The zinnias, I who saw them can affirm, made a most brilliant mass of color not altogether harmonious; but all was set right by the introduction, sparingly managed, of the lovely ageratum, Dwarf Imperial Blue. The eye of her who arranged these flowers saw that a balm was needed in Gilead; the ageratum certainly brought the zinnia colors into harmony as nothing else could have done, and a charmingly gay and original decoration was the result. What a suggestion here, too, for the planting of a little garden of annuals!

We are apt to think of balance in the formal garden as obtained for the most part by the use of accents in the shape of formal trees, or by some architectural adjunct. I believe that color masses and plant forms should correspond as absolutely as the more severe features of such a garden. For example, in practically the same spot in all four quarters of my garden there are, for perhaps four to six weeks, similar masses of tall white hardy phloxes, the blooming period beginning with von Lassburg and closing with Jeanne d'Arc, the white repeated in the dwarf phlox Tapis Blanc in four places nearer the centre of the garden.

For accents in flowers, the mind flies naturally to the use, first, of the taller and more formal types of flowers. Delphiniums with their fine uprightness and glorious blues; hollyhocks where space is abundant and rust doth not corrupt; the magnificent mulleins, notably Verbaseum Olympicum, might surely emphasize points in design; and I read but now of a new pink one of fine color, which, though mentioned as a novelty in Miss Ellen Willmott's famous garden at Warley, England, will be sure to cross the water soon if invited by our enterprising nurserymen. Lilies of the cup-upholding kinds, standard roses, standard wistarias, standard heliotropes are all to be had. The use of the dwarf or pyramidal fruit-tree in the formal garden is very beautiful to me, recalling some of the earliest of the fine gardens of England, and (where the little tree is kept well trimmed) offering a rarely interesting medium for obtaining balanced effects.



But the tall plants are not the only available means for producing balanced effects. Lower masses of foliage or flowers have their place. They must be masses, however, unmistakable masses. Thus, in the illustration facing page 68, each of the large flower masses of baby's breath (Gypsophila elegans) consisting of the bloom of but a single well-developed plant is repeated in every instance in four corresponding positions in this garden. There was too much gypsophila in bloom at once when this picture was made, but because some was double the effect was not as monotonous as the photograph would make out. In a fine garden in Saginaw, Michigan, designed and planted by Mr. Charles A. Platt, balance is preserved and emphasized in striking fashion by the use of the plantain lily (Funkia Sieboldii, or grandiflora), with its shining yellow-green leaves. Masses of this formal plant are here used as an effective foreground for a single fine specimen bush, not very tall, of Japan snowball (Viburnum plicatum). The poker flower (Tritoma Pfitzeri) is also used in this garden to carry the eye from point to corresponding point; and speaking of tritoma, which Mr. Platt in this garden associates with iris, let me mention again that delightful ageratum, as I lately saw it, used below tritoma. The tritoma must have been one of the newer varieties, of an unusual tone of intense salmonyorange, and while the ageratum would seem too insignificant in height to neighbor the tall spike above it, the use of the lavender-blue in large masses added enormously to the effect of the torches.

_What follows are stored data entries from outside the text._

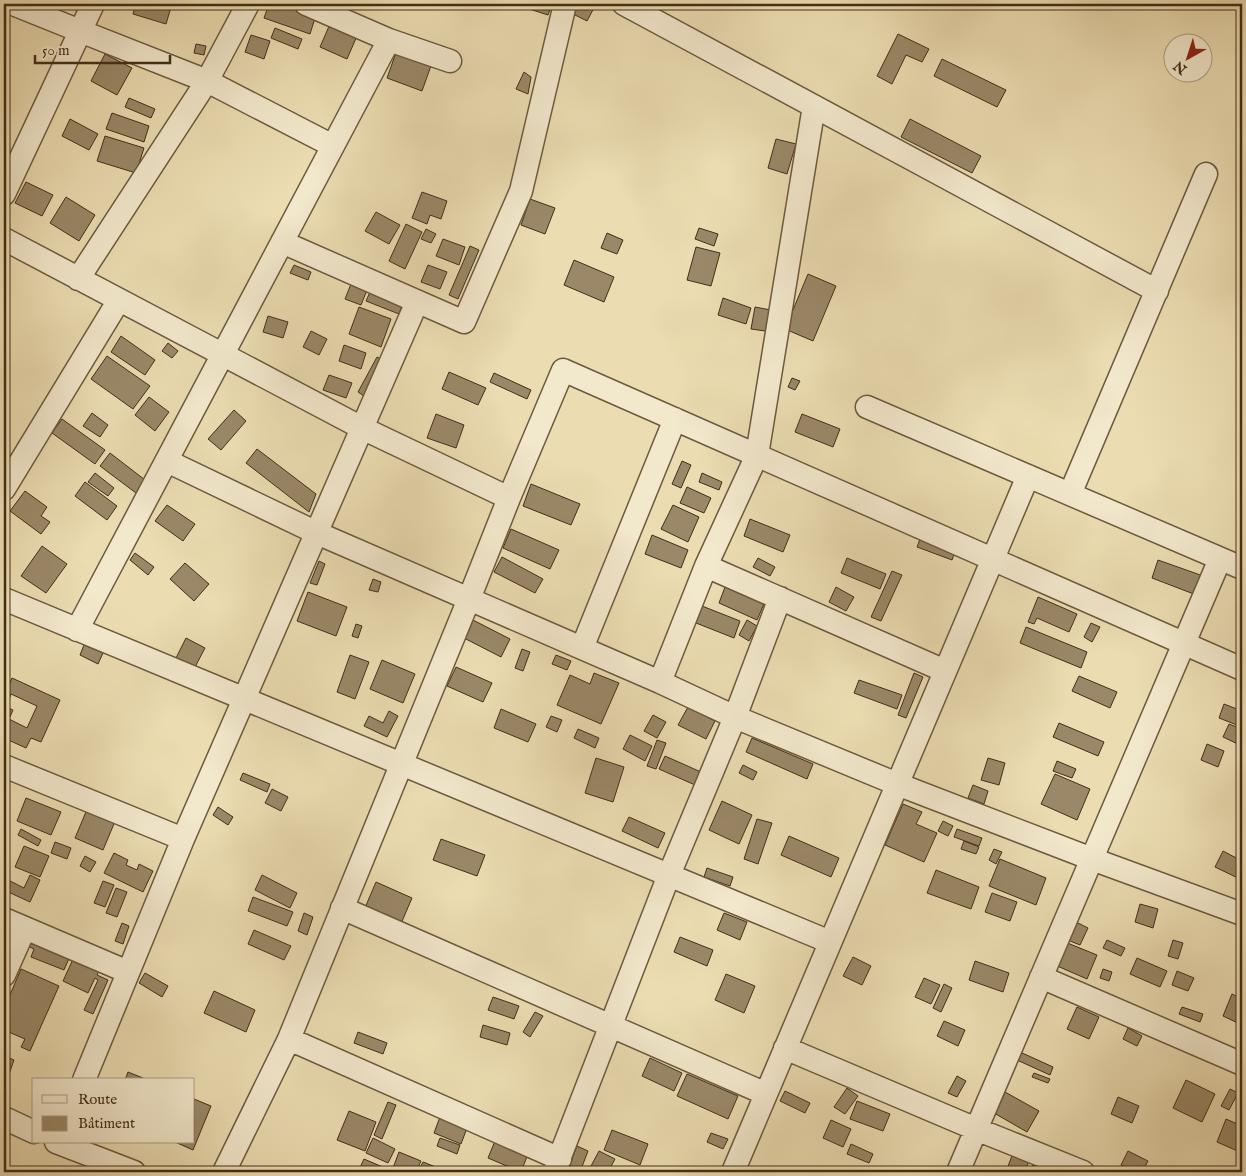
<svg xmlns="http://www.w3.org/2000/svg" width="1246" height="1176" viewBox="0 0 1246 1176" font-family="'IM FELL English',serif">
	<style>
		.building { fill: #9a8868; stroke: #432e18; fill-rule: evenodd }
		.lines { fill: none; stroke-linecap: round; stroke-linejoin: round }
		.minor-casing { stroke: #6d5a3e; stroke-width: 25 }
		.minor { stroke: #f2e8cc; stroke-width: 22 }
	</style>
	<rect width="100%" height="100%" fill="#ebdcb1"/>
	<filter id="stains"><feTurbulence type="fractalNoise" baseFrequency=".004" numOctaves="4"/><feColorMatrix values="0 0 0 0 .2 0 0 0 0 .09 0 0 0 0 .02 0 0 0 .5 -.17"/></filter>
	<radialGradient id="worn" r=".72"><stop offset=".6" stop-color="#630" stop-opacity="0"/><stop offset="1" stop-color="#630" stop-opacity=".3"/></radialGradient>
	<!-- building -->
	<path class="building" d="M136 4H172L166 24 133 14Z
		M269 4H283L316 15 310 34 264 18Z
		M524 4H552L548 15 523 7Z
		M575 4H596L587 21 571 13Z
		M330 24 357 36 347 59 320 47Z
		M275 28 302 39 298 49 271 38Z
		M898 34 929 49 922 62 906 55 892 84 877 76Z
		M251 35 270 41 264 59 245 52Z
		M196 44 206 46 204 55 194 53Z
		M397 50 432 63 422 91 387 78Z
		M105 54 132 68 117 95 91 81Z
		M942 59 1006 90 997 107 934 76Z
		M524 72 531 77 528 94 516 89Z
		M129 98 155 109 151 118 125 107Z
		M112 113 149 126 144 142 106 129Z
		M70 119 98 134 89 150 62 136Z
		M910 119 981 156 972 173 901 137Z
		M105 136 144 148 136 173 97 161Z
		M776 139 796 144 787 174 768 168Z
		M26 182 53 195 42 216 15 203Z
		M422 192 447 201 441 219 430 215 427 224 412 218Z
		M66 197 95 215 79 241 50 223Z
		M530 199 555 208 545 234 521 225Z
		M376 212 400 225 389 244 365 231Z
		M406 224 422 232 405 269 389 261Z
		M699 228 718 234 714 246 695 239Z
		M426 229 436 234 431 243 421 239Z
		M607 233 623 240 617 254 601 248Z
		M443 239 465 247 459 265 436 256Z
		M470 246 479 250 458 299 449 295Z
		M696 247 720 253 711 286 687 280Z
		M574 260 614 277 604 302 564 285Z
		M294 265 311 272 308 280 290 273Z
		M428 265 447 272 440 289 421 282Z
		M808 274 836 286 813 341 785 329Z
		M351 284 367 290 361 305 345 299Z
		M370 292 402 305 399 314 366 301Z
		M723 298 751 308 746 324 718 315Z
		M359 307 391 319 381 347 349 334Z
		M755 307 776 311 772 332 751 329Z
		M268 316 288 322 283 338 263 332Z
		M311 331 327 339 319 355 303 347Z
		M121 336 155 360 145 375 111 352Z
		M168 343 178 351 172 358 162 351Z
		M344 345 366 353 361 369 339 361Z
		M107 356 150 386 133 409 91 379Z
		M377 357 383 360 364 396 358 392Z
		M449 372 486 388 478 405 442 389Z
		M494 373 531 390 527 399 490 382Z
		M329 375 352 383 346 398 323 390Z
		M792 378 800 381 795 390 788 387Z
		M149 397 169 412 155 431 135 415Z
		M234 410 246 421 221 450 208 439Z
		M92 413 108 425 100 437 83 426Z
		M436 414 464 425 456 448 427 438Z
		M802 414 840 429 833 447 795 432Z
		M62 419 105 450 95 464 52 433Z
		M257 449 316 494 309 512 246 463Z
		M110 453 149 483 140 496 100 466Z
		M682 461 691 465 681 488 672 484Z
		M95 473 114 488 108 496 88 482Z
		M702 473 722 482 719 490 699 482Z
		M85 482 117 506 107 520 75 496Z
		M531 484 580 504 571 525 523 506Z
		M687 487 711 498 704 513 680 503Z
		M25 491 47 507 41 516 50 522 41 534 10 511Z
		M167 505 195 524 183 541 155 521Z
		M673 505 699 517 688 542 661 529Z
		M750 519 790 535 783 552 744 536Z
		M511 529 559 550 550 569 503 548Z
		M652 535 688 550 681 568 645 554Z
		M920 539 955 552 952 560 917 547Z
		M42 546 67 564 46 593 21 576Z
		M135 553 154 567 148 575 130 560Z
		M502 557 543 579 535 593 494 572Z
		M758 558 775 567 770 576 753 567Z
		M847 558 886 574 880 589 841 573Z
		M1158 560 1206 577 1199 596 1152 578Z
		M319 561 325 564 317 585 310 583Z
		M185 563 209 584 194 601 170 579Z
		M892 571 902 575 881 621 871 617Z
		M373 579 381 582 378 592 369 590Z
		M725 587 764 604 757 620 719 603Z
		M836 587 854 597 846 611 829 602Z
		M308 592 347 607 336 636 297 621Z
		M1038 597 1077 614 1069 632 1037 618 1034 624 1028 622Z
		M702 606 740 621 734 638 696 623Z
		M471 619 510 639 501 657 462 637Z
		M747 620 757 626 749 641 739 635Z
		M1091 623 1100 627 1092 642 1084 637Z
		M356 624 362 626 358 638 352 636Z
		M1026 627 1087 652 1081 668 1020 643Z
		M186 638 205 648 195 667 176 658Z
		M84 645 103 653 98 664 80 655Z
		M522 649 530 652 523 671 515 668Z
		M350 655 369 662 355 699 337 692Z
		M556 655 571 661 567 670 552 664Z
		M382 660 415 674 403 703 370 689Z
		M456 667 492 683 483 702 447 686Z
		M594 673 619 683 601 724 557 705 570 675 590 684Z
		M914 673 923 677 906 718 898 715Z
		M1079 676 1117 692 1110 708 1072 691Z
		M12 678 60 700 41 742 31 738 26 748 4 738V696ZM11 694 37 706 27 728 9 719 13 710 6 707Z
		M859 680 902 695 897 709 854 693Z
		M1224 704 1242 711V727L1219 718Z
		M688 707 715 721 706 739 678 725Z
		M501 709 536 724 528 742 494 728Z
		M389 711 398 716 387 737 364 726 369 716 383 723Z
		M653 715 666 722 657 738 644 731Z
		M551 716 562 720 557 732 546 727Z
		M1059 723 1104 742 1098 756 1053 737Z
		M1229 724 1242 729V746L1223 737Z
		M578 729 599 738 595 748 574 738Z
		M630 735 652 746 645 761 623 749Z
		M752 738 813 764 807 779 746 752Z
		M657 740 666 743 656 769 647 766Z
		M1207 744 1224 751 1218 767 1201 760Z
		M665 756 701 772 695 785 659 769Z
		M596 758 624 767 613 802 585 793Z
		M988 758 1005 763 999 785 981 780Z
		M1057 761 1076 769 1072 778 1053 771Z
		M743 765 757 772 753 780 739 773Z
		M243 773 270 784 267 792 240 780Z
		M1055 774 1090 789 1077 820 1041 804Z
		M973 785 988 791 984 804 968 798Z
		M272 789 288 797 281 811 265 803Z
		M26 798 61 812 51 835 17 821Z
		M722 801 752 815 739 844 709 830Z
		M903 804 922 812 916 824 937 833 924 862 885 845Z
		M88 807 116 819 103 850 75 838Z
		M218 807 233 817 228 825 213 815Z
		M629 817 665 833 658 848 622 831Z
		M757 819 772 823 758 864 744 859Z
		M943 821 953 826 948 836 938 831Z
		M21 829 41 840 38 846 18 835Z
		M957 829 982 838 979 846 954 837Z
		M789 836 839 858 831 877 781 855Z
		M441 839 485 855 477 876 433 860Z
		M964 841 979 847 976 854 961 849Z
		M55 842 71 848 67 859 51 853Z
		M24 846 49 856 40 877 15 867Z
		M994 849 1002 852 996 864 989 860Z
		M1223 851 1242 861V880L1215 867Z
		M114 853 128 860 126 865 137 870 139 864 153 871 143 892 104 873Z
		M85 856 96 862 90 872 80 866Z
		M1000 859 1046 878 1036 905 989 886Z
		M707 868 733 877 730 886 704 877Z
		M936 870 979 887 971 909 927 893Z
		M30 875 40 880 30 902 4 890V878L24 888Z
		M262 875 297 893 290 908 255 890Z
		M103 881 114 885 105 907 94 903Z
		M376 882 412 898 400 926 364 910Z
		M116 888 127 892 117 917 106 913Z
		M992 893 1017 902 1010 921 985 912Z
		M253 897 293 912 287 926 248 911Z
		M1140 904 1158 909 1153 928 1135 922Z
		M304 913 313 917 307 935 298 931Z
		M724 913 747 922 740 940 717 930Z
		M1074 921 1088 928 1080 945 1065 939Z
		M122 923 129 926 123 944 115 941Z
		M254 930 291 946 284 960 248 944Z
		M680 937 713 950 707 966 674 952Z
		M31 939 70 956 64 970 31 957 34 949 28 946Z
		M1107 940 1125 948 1121 956 1103 948Z
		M1173 940 1183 943 1178 959 1168 956Z
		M1065 942 1097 955 1087 979 1055 965Z
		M74 957 100 969 97 975 108 980 93 1014 84 1010 98 980 95 978 88 993 63 981Z
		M853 957 871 966 862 985 843 976Z
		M1137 958 1167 971 1160 987 1130 974Z
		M975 961 1009 973 1003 992 969 980Z
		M21 969 59 986 30 1051 21 1047 25 1039 4 1030V1009Z
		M1103 969 1112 972 1109 981 1100 978Z
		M1177 971 1194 978 1188 991 1172 985Z
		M145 973 168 986 162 997 139 983Z
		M726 974 755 986 744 1013 715 1000Z
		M924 978 940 985 931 1004 915 997Z
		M944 984 952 988 941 1012 933 1008Z
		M214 991 255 1010 246 1032 204 1013Z
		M1232 994 1242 999V1025L1223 1016Z
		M493 997 519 1006 514 1019 488 1010Z
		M1077 1007 1099 1017 1089 1039 1067 1029Z
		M1182 1007 1203 1014 1200 1022 1179 1014Z
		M535 1012 543 1016 530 1037 523 1032Z
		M944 1021 965 1030 958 1046 937 1036Z
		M483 1025 510 1033 507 1045 480 1037Z
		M1128 1028 1142 1036 1137 1046 1123 1039Z
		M358 1032 387 1043 383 1054 354 1043Z
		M1020 1052 1053 1067 1050 1075 1017 1060Z
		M4 1056 14 1060 9 1074 4 1071Z
		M650 1058 682 1073 674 1091 642 1076Z
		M128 1072 148 1080H125Z
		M1034 1073 1050 1079 1048 1083 1032 1077Z
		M687 1074 738 1096 728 1119 677 1096Z
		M957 1076 966 1081 957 1097 948 1093Z
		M1186 1080 1215 1094 1202 1122 1173 1108Z
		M847 1088 858 1096 845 1114 834 1107Z
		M1230 1089 1238 1093 1229 1110 1221 1106Z
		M785 1091 810 1103 805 1113 780 1101Z
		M1005 1092 1039 1111 1027 1132 994 1113Z
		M1118 1097 1139 1106 1132 1123 1111 1114Z
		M194 1099 211 1106 193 1150 175 1142H194Z
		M857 1101 890 1114 883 1131 850 1119Z
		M388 1102 396 1105 382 1139 374 1135Z
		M349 1111 376 1122 365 1151 337 1140Z
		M440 1117 467 1128 461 1144 434 1133Z
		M1226 1119 1242 1126V1153L1217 1142Z
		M831 1120 851 1129 843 1147 823 1138Z
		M612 1130 648 1144 640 1165 604 1150Z
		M711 1133 728 1139 723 1149 707 1142Z
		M373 1138 395 1149 388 1163 366 1153Z
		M440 1138 460 1145 457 1154 437 1146Z
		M495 1141 528 1154 521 1172 488 1158Z
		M851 1144 873 1154 869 1163 847 1154Z
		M577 1146 588 1151 580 1172H567Z
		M599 1151 615 1159 608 1172H604L591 1166Z
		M1128 1151 1148 1161 1142 1172H1135L1121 1165Z
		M399 1152 421 1161 416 1172H404L393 1168Z
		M1013 1153 1029 1160 1025 1172H1017L1007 1169Z
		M364 1159 385 1168 384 1172H358Z
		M1035 1161 1060 1172H1039L1031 1169Z
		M423 1162 441 1169 440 1172H418Z"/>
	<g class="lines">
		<defs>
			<path id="minor" d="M13 4 80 31 207 81 333 146
				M306 4 389 40 450 61
				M624 4 1157 291
				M4 194 93 4
				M4 239 362 428 509 498
				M282 242 464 322 521 191 565 4
				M78 279 207 81 248 4
				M867 407 1242 568
				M167 461 317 533 660 682 735 717 897 784 1092 859 1242 914
				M4 489 119 300
				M1070 494 1206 174
				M706 566 945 671
				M4 599 830 942
				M77 630 389 40
				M582 648 675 419
				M660 682 706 566 757 455 814 106
				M4 766 183 839
				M342 908 766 1094
				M4 919 128 972
				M4 975 25 928
				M1041 977 1242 1064
				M289 1039 560 1159
				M785 1048 976 1129 1083 1172
				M84 1080 183 839 417 302
				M4 1118 34 1132
				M56 1142 134 1172
				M224 1172 289 1039 469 599 509 498 563 370 1242 669
				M554 1172 669 875 735 717 780 598
				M733 1172 1028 476
				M958 1172 1220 559"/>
		</defs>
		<!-- minor casing -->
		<use href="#minor" class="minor-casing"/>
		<!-- minor -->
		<use href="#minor" class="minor"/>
	</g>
	<!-- margin -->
	<rect width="1246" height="1176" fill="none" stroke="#ebdcb1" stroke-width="20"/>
	<rect x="5" y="5" width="1236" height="1166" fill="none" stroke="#432e18" stroke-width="2.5"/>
	<rect x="10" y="10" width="1226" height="1156" fill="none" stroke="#432e18"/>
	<!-- legend -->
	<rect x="32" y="1078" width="162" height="65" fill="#f2e8cc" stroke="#ac9e84"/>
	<rect x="42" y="1095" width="25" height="8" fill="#f2e8cc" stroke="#ac9e84"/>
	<text x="78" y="1104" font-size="15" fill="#432e18">Route</text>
	<rect x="42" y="1116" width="25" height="15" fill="#9a8868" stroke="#ac9e84"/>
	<text x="78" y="1128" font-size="15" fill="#432e18">Bâtiment</text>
	<!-- north arrow -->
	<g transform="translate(1188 58) rotate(219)"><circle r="24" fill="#f2e8cc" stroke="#ac9e84"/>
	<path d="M0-4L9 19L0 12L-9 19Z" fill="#8f2418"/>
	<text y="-8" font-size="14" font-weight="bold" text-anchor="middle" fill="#432e18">N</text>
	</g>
	<!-- scale -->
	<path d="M35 55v8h135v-8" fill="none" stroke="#432e18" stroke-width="2.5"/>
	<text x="42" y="55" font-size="15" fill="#432e18" stroke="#f2e8cc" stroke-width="4" paint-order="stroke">50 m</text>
	<rect width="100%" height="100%" filter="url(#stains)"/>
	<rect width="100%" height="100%" fill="url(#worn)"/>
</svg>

In the second illustration, the rather thin-looking elms seem to flank the garden entrance rather fortunately. A certain pleasurable sensation is felt in the balance afforded by the doubly bordered walk with its blue and lavender Michaelmas daisies or hardy asters. It is surely the repetition of the twos which has something to do with this: two borders, two posts, two trees, the eye carried twice upward by higher and yet higher objects.